• **ASSIGNMENT**
Pick out all lines with the word "bende" from the records that follow.

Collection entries
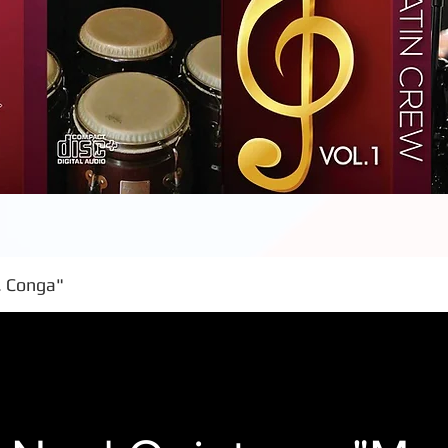
. Conga"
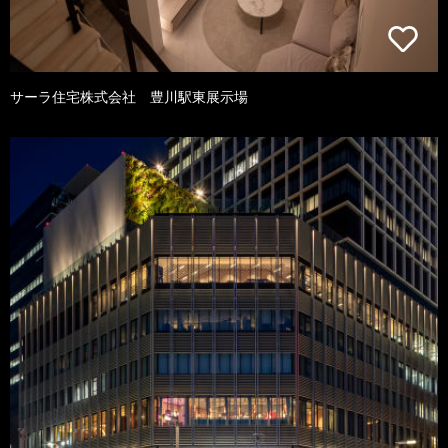
サーラ住宅株式会社 豊川駅東展示場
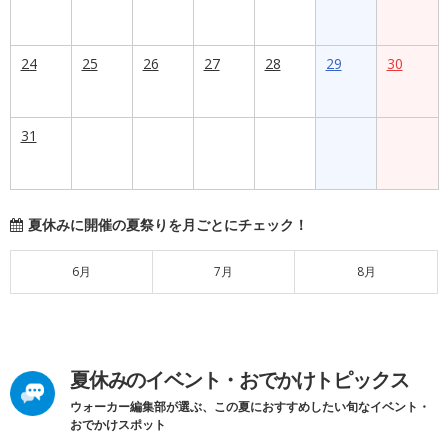
24
25
26
27
28
29
30
31
夏休みに開催の夏祭りを月ごとにチェック！
6月
7月
8月
夏休みのイベント・おでかけトピックス
ウォーカー編集部が選ぶ、この夏におすすめしたい旬なイベント・
おでかけスポット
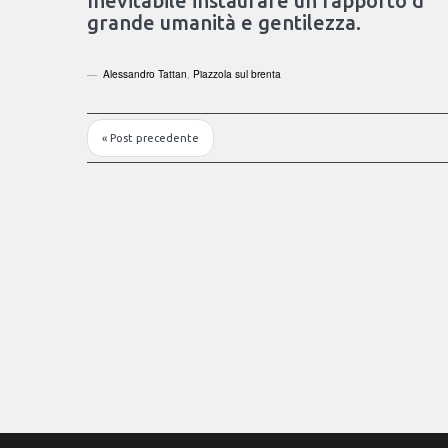
Inevitabile instaurare un rapporto d’ “
grande umanità e gentilezza.
Alessandro Tattan
,
Piazzola sul brenta
« Post precedente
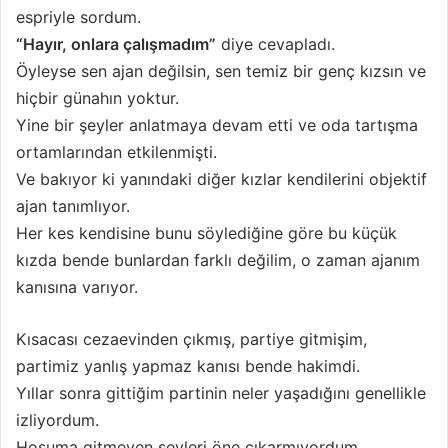
espriyle sordum.
“Hayır, onlara çalışmadım”
diye cevapladı.
Öyleyse sen ajan değilsin, sen temiz bir genç kızsın ve
hiçbir günahın yoktur.
Yine bir şeyler anlatmaya devam etti ve oda tartışma
ortamlarından etkilenmişti.
Ve bakıyor ki yanındaki diğer kızlar kendilerini objektif
ajan tanımlıyor.
Her kes kendisine bunu söylediğine göre bu küçük
kızda bende bunlardan farklı değilim, o zaman ajanım
kanısına varıyor.
Kısacası cezaevinden çıkmış, partiye gitmişim,
partimiz yanlış yapmaz kanısı bende hakimdi.
Yıllar sonra gittiğim partinin neler yaşadığını genellikle
izliyordum.
Hoşuma gitmeyen şeyleri öne çıkarmıyordum.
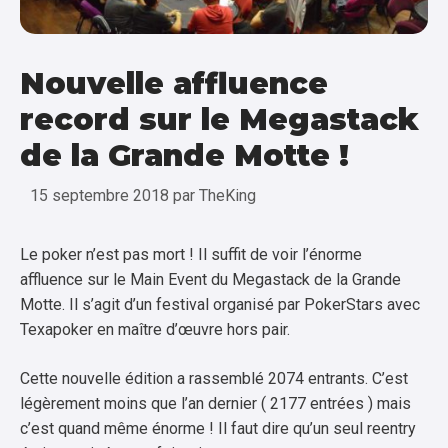
Nouvelle affluence
record sur le Megastack
de la Grande Motte !
15 septembre 2018
par
TheKing
Le poker n’est pas mort ! Il suffit de voir l’énorme
affluence sur le Main Event du Megastack de la Grande
Motte. Il s’agit d’un festival organisé par PokerStars avec
Texapoker en maître d’œuvre hors pair.
Cette nouvelle édition a rassemblé 2074 entrants. C’est
légèrement moins que l’an dernier ( 2177 entrées ) mais
c’est quand même énorme ! Il faut dire qu’un seul reentry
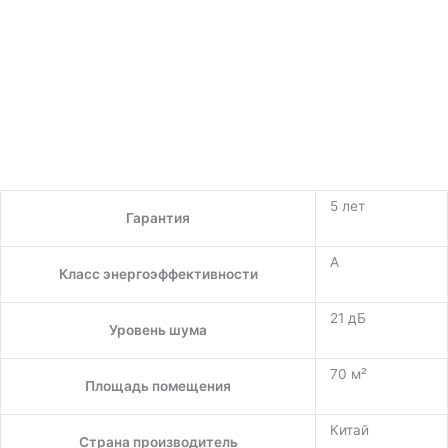
5 лет
Гарантия
A
Класс энергоэффективности
21 дБ
Уровень шума
70 м²
Площадь помещения
Китай
Страна производитель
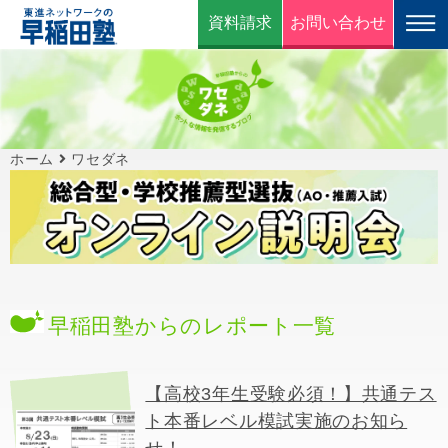
資料請求
お問い合わせ
ホーム
ワセダネ
早稲田塾からのレポート一覧
【高校3年生受験必須！】共通テス
ト本番レベル模試実施のお知ら
せ！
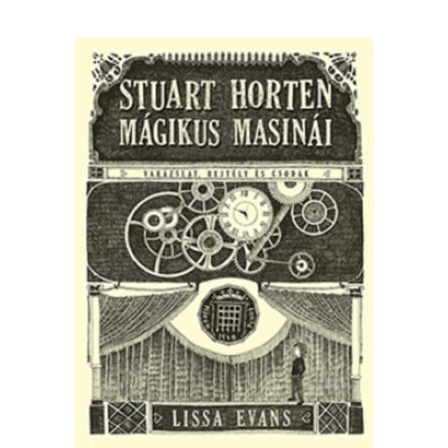
Minerva Fiókkönyvtár
Pinokkió
Gyermekkönyvtár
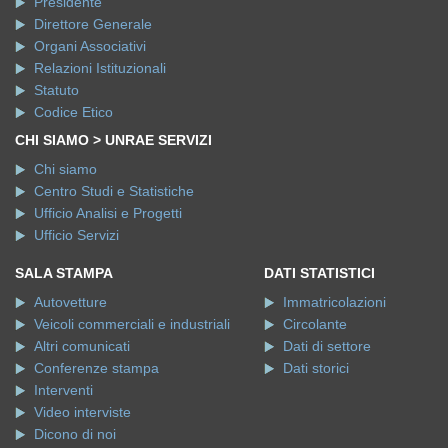
Presidente
Direttore Generale
Organi Associativi
Relazioni Istituzionali
Statuto
Codice Etico
CHI SIAMO > UNRAE SERVIZI
Chi siamo
Centro Studi e Statistiche
Ufficio Analisi e Progetti
Ufficio Servizi
SALA STAMPA
DATI STATISTICI
Autovetture
Immatricolazioni
Veicoli commerciali e industriali
Circolante
Altri comunicati
Dati di settore
Conferenze stampa
Dati storici
Interventi
Video interviste
Dicono di noi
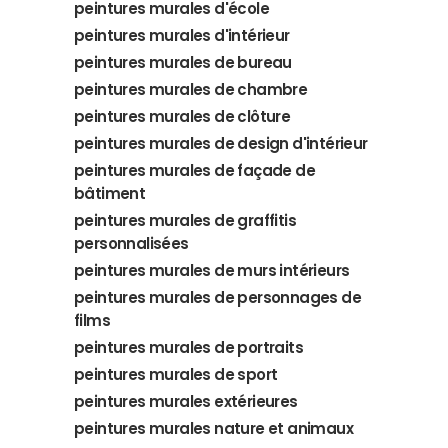
peintures murales d'école
peintures murales d'intérieur
peintures murales de bureau
peintures murales de chambre
peintures murales de clôture
peintures murales de design d'intérieur
peintures murales de façade de
bâtiment
peintures murales de graffitis
personnalisées
peintures murales de murs intérieurs
peintures murales de personnages de
films
peintures murales de portraits
peintures murales de sport
peintures murales extérieures
peintures murales nature et animaux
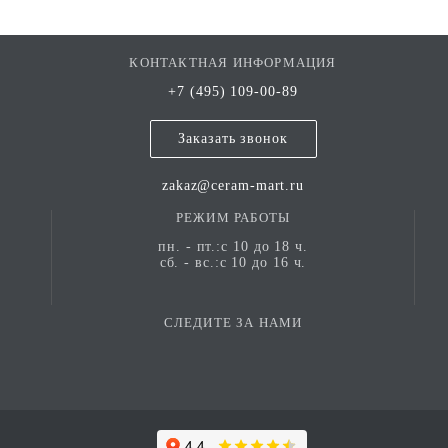
КОНТАКТНАЯ ИНФОРМАЦИЯ
+7 (495) 109-00-89
Заказать звонок
zakaz@ceram-mart.ru
РЕЖИМ РАБОТЫ
пн. - пт.:с 10 до 18 ч.
сб. - вс.:с 10 до 16 ч.
СЛЕДИТЕ ЗА НАМИ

• **EXERCISE SOLUTION**
kızda bende bunlardan farklı değilim, o zaman ajanım
partimiz yanlış yapmaz kanısı bende hakimdi.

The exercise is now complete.